*** Dataset excerpts Section Begins ***

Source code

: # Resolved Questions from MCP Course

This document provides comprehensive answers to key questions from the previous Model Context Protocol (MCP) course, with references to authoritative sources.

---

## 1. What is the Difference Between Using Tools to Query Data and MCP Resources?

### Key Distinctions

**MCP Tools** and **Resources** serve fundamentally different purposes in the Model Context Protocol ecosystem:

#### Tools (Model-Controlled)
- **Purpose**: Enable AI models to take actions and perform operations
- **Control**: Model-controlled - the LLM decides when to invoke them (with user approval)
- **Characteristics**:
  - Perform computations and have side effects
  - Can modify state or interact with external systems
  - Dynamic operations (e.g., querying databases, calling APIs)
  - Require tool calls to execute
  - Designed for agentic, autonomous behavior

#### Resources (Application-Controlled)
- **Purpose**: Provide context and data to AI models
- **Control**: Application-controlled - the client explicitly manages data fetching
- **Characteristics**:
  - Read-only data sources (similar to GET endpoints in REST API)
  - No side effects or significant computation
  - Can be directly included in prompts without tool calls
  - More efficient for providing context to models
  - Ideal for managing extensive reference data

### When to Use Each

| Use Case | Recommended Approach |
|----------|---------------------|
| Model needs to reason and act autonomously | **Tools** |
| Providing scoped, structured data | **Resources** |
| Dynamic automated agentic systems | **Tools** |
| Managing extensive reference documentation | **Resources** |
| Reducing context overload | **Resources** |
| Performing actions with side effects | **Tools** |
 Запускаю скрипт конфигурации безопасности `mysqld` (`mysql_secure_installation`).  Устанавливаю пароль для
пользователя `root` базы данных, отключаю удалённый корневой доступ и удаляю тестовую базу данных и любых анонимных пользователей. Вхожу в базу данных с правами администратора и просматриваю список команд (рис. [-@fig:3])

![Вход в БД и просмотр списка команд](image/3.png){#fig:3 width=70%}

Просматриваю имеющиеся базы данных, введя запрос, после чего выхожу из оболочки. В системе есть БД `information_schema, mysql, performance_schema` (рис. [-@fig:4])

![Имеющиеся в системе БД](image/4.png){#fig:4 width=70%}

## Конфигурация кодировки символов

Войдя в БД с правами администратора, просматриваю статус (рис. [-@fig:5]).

*** Dataset excerpts Section Ends ***

▶ What you have to do
Word for word, please print every line from the beginning of the records to the line bearing "- **Purpose**: Provide", counting both ends and stopping there.

▶ Exercise response
Source code

: # Resolved Questions from MCP Course

This document provides comprehensive answers to key questions from the previous Model Context Protocol (MCP) course, with references to authoritative sources.

---

## 1. What is the Difference Between Using Tools to Query Data and MCP Resources?

### Key Distinctions

**MCP Tools** and **Resources** serve fundamentally different purposes in the Model Context Protocol ecosystem:

#### Tools (Model-Controlled)
- **Purpose**: Enable AI models to take actions and perform operations
- **Control**: Model-controlled - the LLM decides when to invoke them (with user approval)
- **Characteristics**:
  - Perform computations and have side effects
  - Can modify state or interact with external systems
  - Dynamic operations (e.g., querying databases, calling APIs)
  - Require tool calls to execute
  - Designed for agentic, autonomous behavior

#### Resources (Application-Controlled)
- **Purpose**: Provide context and data to AI models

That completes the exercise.